Partendo da “Centochiodi”: c’è una sorta di condanna sull’esse­re sagomati sul costo delle cose e non sul valore.

Sì, ma attenzione. Ho avuto anche una polemica con Diliberto. Diceva che Olmi, come il nazismo, condan­na i libri. Non ha capito niente. Nelle immagini ci sono dei chiodi conficcati nel libro aperto e non chiuso. Non vo­glio eliminare il libro e non farlo apri­re, ma ho inchiodato le parole perché noi leggiamo un libro, condividiamo il contenuto, ne prendiamo possesso e a volte li ripetiamo con le nostre pa­role. Il problema è che non mettiamo in pratica ciò che abbiamo letto. Ci accontentiamo di sapere, ma il sape­re comporta il dovere di fare. Allora, parole, se non avete la forza di farmi agire, io vi inchiodo. Cito l’unica vera rivoluzione della storia dell’umanità: la rivoluzione cristiana. Quando leg­giamo alcuni passi del Vangelo, certo sono parole scritte, ma sono parole che ti scuotono e non ti danno pace. Bastano poche parole del discorso della montagna o di qualche parabo­la perché risuonino continuamente dentro di noi, tanto che dobbiamo far fatica per farle tacere. Se il cristianesi­mo è durato 2000 anni è perché queste parole a qualcuno hanno fatto l’effetto di agire. Ditemi quali altre rivoluzioni o oggetti ci mettono nella condizione di agire necessariamente. Tutto è am­ministrabile. Quando ti innamori no, diventi un bambino e nulla può sup­plire a quello sguardo.

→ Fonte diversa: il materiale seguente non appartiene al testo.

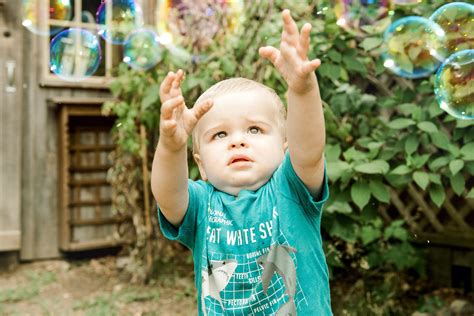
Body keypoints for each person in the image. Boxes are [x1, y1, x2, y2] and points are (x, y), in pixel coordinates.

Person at [151, 9, 331, 315]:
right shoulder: (202, 206)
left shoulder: (291, 189)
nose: (238, 141)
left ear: (284, 146)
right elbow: (168, 196)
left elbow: (309, 149)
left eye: (255, 129)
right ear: (202, 165)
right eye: (219, 135)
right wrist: (170, 146)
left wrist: (302, 90)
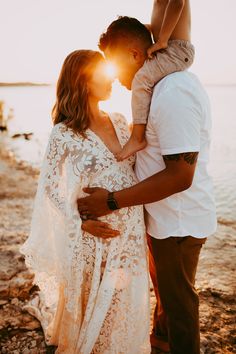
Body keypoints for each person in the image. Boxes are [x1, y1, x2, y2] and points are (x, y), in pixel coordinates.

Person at [77, 16, 217, 354]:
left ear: (136, 55)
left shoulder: (174, 92)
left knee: (179, 306)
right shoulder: (155, 90)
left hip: (179, 223)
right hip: (163, 220)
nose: (116, 76)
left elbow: (180, 175)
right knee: (166, 302)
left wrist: (110, 201)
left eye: (114, 64)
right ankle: (161, 346)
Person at [20, 50, 151, 354]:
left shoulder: (119, 121)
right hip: (94, 234)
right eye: (102, 74)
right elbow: (50, 189)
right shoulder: (63, 134)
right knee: (94, 294)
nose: (112, 81)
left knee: (126, 293)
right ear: (82, 80)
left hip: (129, 225)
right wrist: (81, 223)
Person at [116, 0, 195, 161]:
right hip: (170, 49)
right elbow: (159, 23)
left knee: (141, 79)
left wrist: (162, 40)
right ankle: (142, 124)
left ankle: (137, 138)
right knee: (145, 78)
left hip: (176, 50)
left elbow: (177, 3)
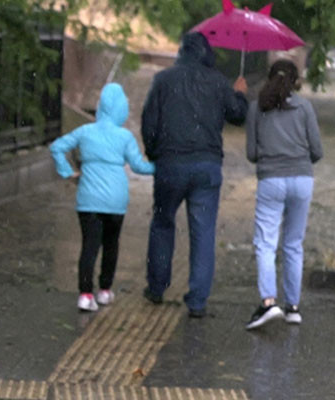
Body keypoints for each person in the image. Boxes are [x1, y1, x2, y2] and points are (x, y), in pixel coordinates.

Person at [141, 32, 249, 318]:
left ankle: (156, 287)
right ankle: (197, 301)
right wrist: (239, 93)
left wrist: (155, 155)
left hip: (170, 164)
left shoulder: (164, 80)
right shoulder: (218, 82)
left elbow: (149, 122)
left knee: (163, 224)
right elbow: (238, 115)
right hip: (207, 167)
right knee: (203, 234)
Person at [50, 83, 156, 312]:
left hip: (88, 201)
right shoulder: (125, 137)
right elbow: (139, 167)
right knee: (111, 246)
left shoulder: (85, 131)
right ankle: (105, 291)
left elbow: (57, 147)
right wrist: (161, 167)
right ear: (120, 108)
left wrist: (67, 172)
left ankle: (85, 294)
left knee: (89, 246)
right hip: (116, 202)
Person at [244, 60, 322, 330]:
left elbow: (252, 154)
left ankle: (268, 302)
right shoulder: (304, 107)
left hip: (271, 181)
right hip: (302, 179)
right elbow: (317, 151)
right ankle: (293, 308)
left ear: (268, 79)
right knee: (293, 244)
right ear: (296, 81)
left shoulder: (256, 108)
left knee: (266, 243)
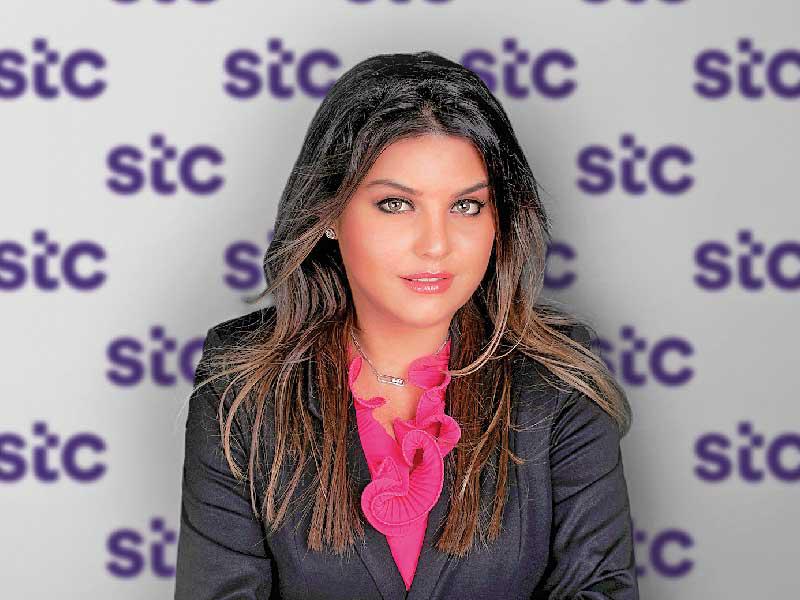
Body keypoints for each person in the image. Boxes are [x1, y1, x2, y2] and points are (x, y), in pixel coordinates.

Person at [174, 50, 639, 600]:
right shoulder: (242, 383)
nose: (436, 245)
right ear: (328, 212)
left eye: (466, 207)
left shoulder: (559, 381)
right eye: (396, 204)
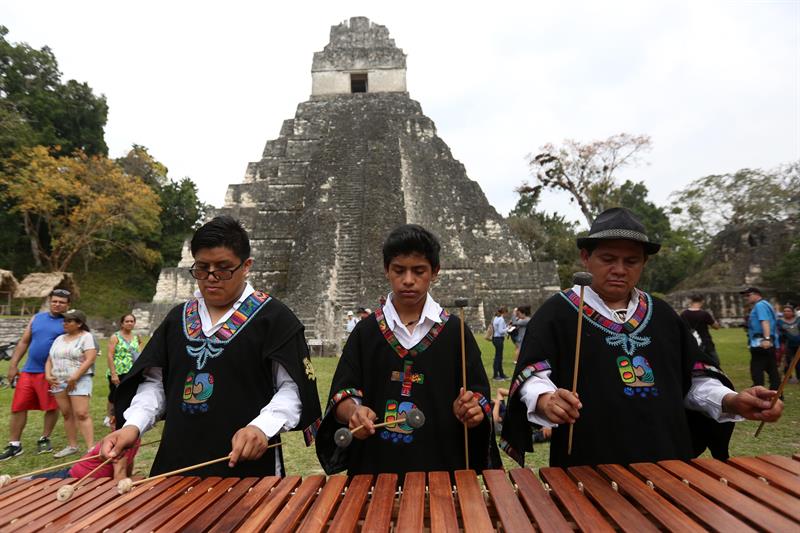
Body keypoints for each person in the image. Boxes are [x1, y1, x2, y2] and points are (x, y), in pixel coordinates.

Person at [500, 207, 784, 468]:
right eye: (608, 259)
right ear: (586, 258)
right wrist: (546, 399)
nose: (620, 269)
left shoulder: (663, 314)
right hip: (589, 462)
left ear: (644, 263)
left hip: (670, 460)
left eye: (631, 261)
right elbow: (533, 375)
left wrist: (731, 401)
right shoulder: (557, 313)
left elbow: (694, 381)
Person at [100, 216, 321, 478]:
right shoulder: (176, 319)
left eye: (223, 268)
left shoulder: (273, 319)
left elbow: (293, 388)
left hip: (246, 467)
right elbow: (156, 384)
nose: (211, 278)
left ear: (246, 265)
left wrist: (262, 427)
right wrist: (133, 425)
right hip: (176, 464)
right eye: (202, 268)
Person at [316, 224, 501, 478]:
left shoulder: (455, 332)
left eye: (419, 271)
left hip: (443, 469)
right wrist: (354, 412)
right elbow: (341, 394)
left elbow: (479, 395)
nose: (408, 280)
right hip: (374, 469)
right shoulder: (366, 332)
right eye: (399, 270)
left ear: (435, 272)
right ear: (386, 271)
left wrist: (473, 409)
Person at [0, 289, 70, 461]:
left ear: (68, 305)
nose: (57, 304)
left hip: (52, 373)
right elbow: (24, 341)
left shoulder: (68, 323)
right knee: (18, 406)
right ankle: (14, 444)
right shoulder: (37, 318)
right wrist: (13, 364)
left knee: (52, 407)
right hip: (29, 371)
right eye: (54, 301)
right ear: (49, 301)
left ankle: (44, 438)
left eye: (61, 302)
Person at [45, 309, 97, 458]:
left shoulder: (86, 337)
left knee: (81, 413)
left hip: (79, 380)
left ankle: (91, 449)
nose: (65, 323)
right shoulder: (59, 339)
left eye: (69, 321)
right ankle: (72, 446)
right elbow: (50, 359)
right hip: (58, 381)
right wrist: (48, 375)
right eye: (64, 320)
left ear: (79, 323)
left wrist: (75, 377)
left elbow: (90, 359)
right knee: (67, 414)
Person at [105, 314, 142, 427]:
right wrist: (113, 373)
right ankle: (110, 416)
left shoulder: (137, 337)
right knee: (114, 395)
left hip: (132, 371)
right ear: (122, 323)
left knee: (130, 394)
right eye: (127, 321)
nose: (129, 323)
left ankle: (127, 414)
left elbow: (140, 353)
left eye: (132, 321)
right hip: (118, 371)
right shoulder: (115, 337)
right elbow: (110, 355)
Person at [742, 287, 781, 390]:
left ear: (756, 294)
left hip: (761, 342)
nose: (746, 298)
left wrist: (766, 339)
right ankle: (776, 392)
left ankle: (759, 391)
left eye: (748, 295)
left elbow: (765, 321)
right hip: (767, 341)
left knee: (756, 370)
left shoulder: (759, 305)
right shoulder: (765, 304)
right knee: (771, 369)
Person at [680, 294, 721, 366]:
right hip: (705, 342)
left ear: (691, 301)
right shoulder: (704, 314)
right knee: (715, 363)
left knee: (692, 363)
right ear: (702, 301)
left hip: (690, 342)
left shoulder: (684, 314)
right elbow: (716, 327)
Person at [777, 304, 799, 384]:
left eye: (788, 311)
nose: (786, 312)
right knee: (788, 362)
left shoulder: (798, 320)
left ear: (793, 312)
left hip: (798, 345)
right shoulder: (779, 322)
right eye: (785, 311)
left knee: (798, 362)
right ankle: (788, 378)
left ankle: (799, 377)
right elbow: (778, 333)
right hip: (787, 345)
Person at [491, 307, 510, 380]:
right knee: (498, 357)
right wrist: (508, 328)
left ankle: (501, 374)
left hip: (495, 338)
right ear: (504, 312)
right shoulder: (501, 319)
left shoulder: (495, 318)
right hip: (499, 338)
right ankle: (496, 375)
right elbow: (501, 331)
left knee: (498, 357)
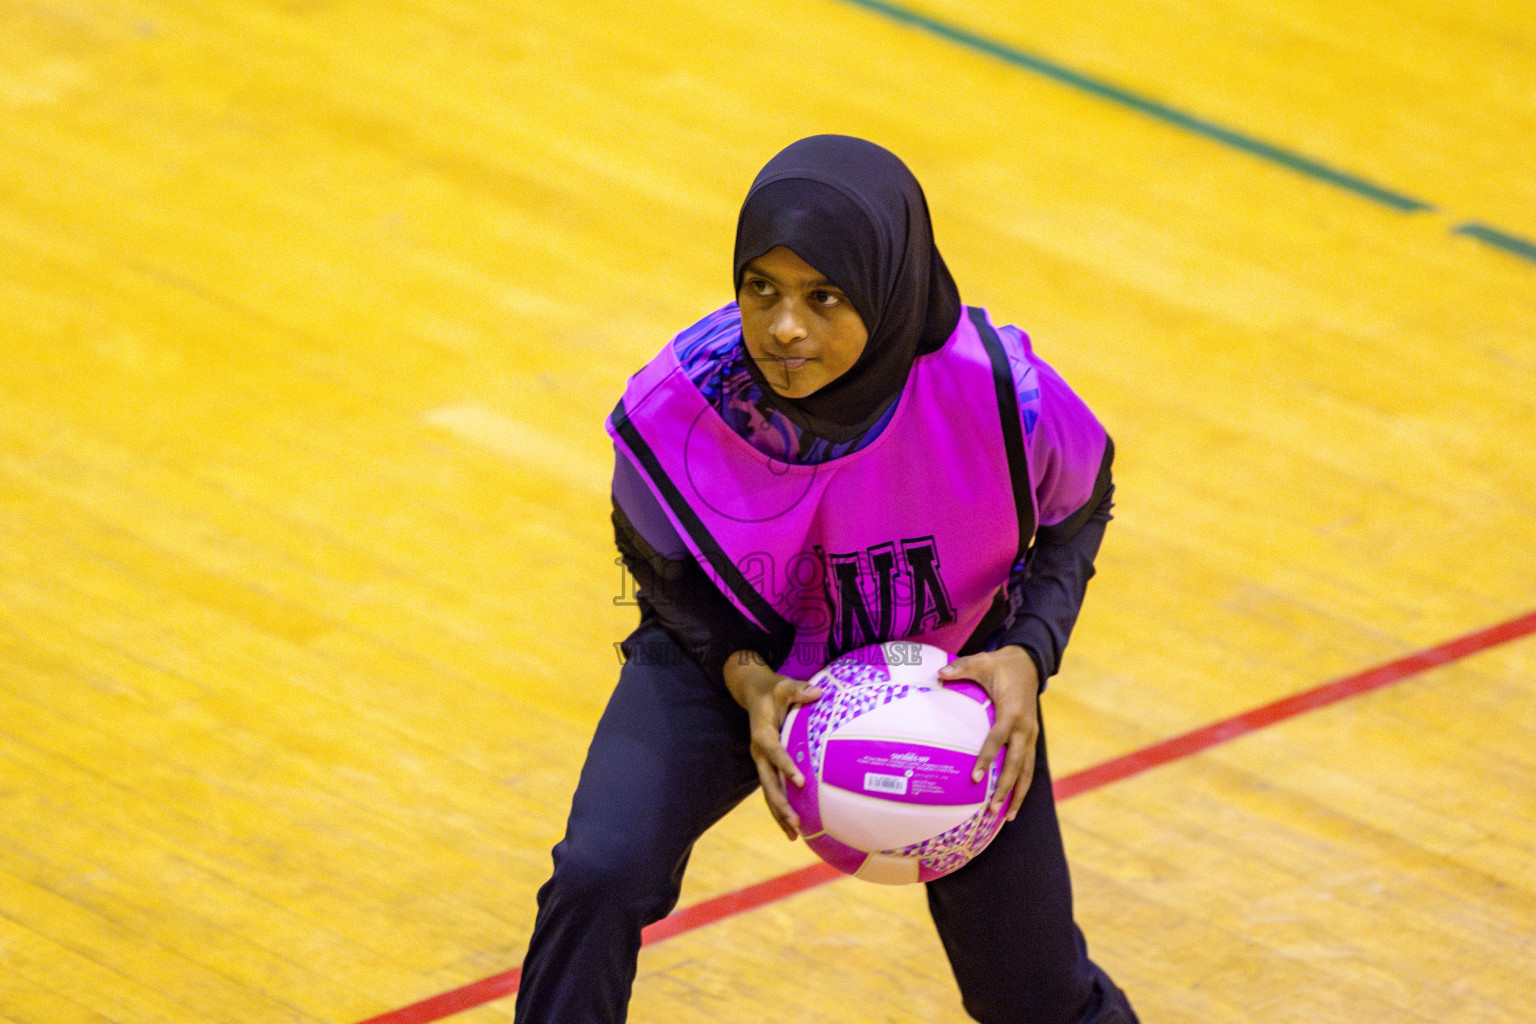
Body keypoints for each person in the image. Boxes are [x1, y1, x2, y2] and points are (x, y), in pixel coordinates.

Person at [515, 135, 1138, 1024]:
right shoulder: (682, 403)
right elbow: (656, 554)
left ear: (887, 294)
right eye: (759, 288)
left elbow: (1081, 500)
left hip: (952, 670)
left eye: (824, 296)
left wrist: (1028, 656)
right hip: (736, 657)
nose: (783, 329)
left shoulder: (998, 392)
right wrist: (742, 673)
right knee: (598, 873)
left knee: (1034, 993)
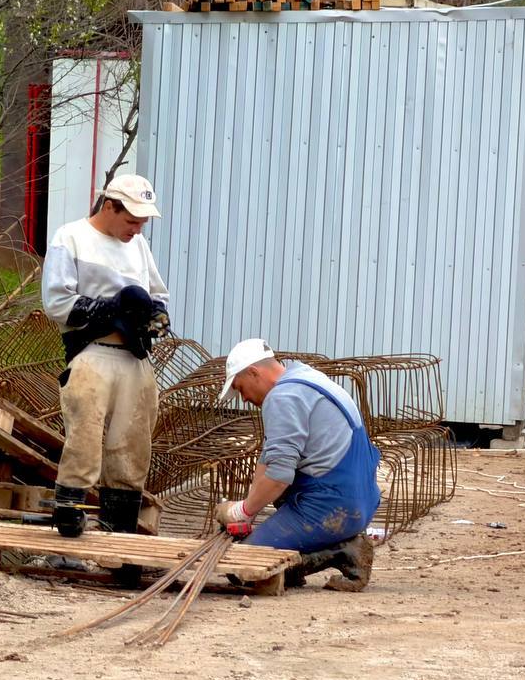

È ancora possibile parlare di Dio agli uomini di oggi con il cinema?

Basta cambiargli nome. Quando parli di Dio usando il termine Dio o il som­mo artefice, creatore o altro, imme­diatamente trasferisci la questione dall’immanente al trascendente. Se c’è una cosa che Dio ha fatto, penso anche con un certo sforzo, è trasfor­marsi nell’immanente. Allora perché cercarlo oltre le nubi, quando è qui davanti a noi. Se invece di chiamarlo Dio, lo chiami albero, Paola... non è questo Dio? Quando nei testi diciamo che Dio ci ha dato la vita è giusto ma Dio ha trasferito se stesso, in quanto è vita, in tutto ciò che è davanti al no­stro sguardo. Allora, se parliamo delle cose in cui Dio si è manifestato, que­sto è parlare di Dio. Cristo ha capito questa cosa quando dice sono figlio del Padre; tutti siamo figli di questo Padre. Il suo insegnamento è chiaro. Se parli delle cose parli di Dio.

Ne “Il mestiere delle armi” Gio­vanni non si preoccupa della sua fine trascendente, ma del ricordo molto

Giovanni dice “Vogliatemi bene quan­do sarò morto”. Quando tu vuoi bene, a qualcuno che non c’è più, questo be­ne rispetto a quando è vivo, cambia? Certo e ti suggerisce in termini quasi fisici l’idea della trascendenza: al di là della tua presenza, io ti amo.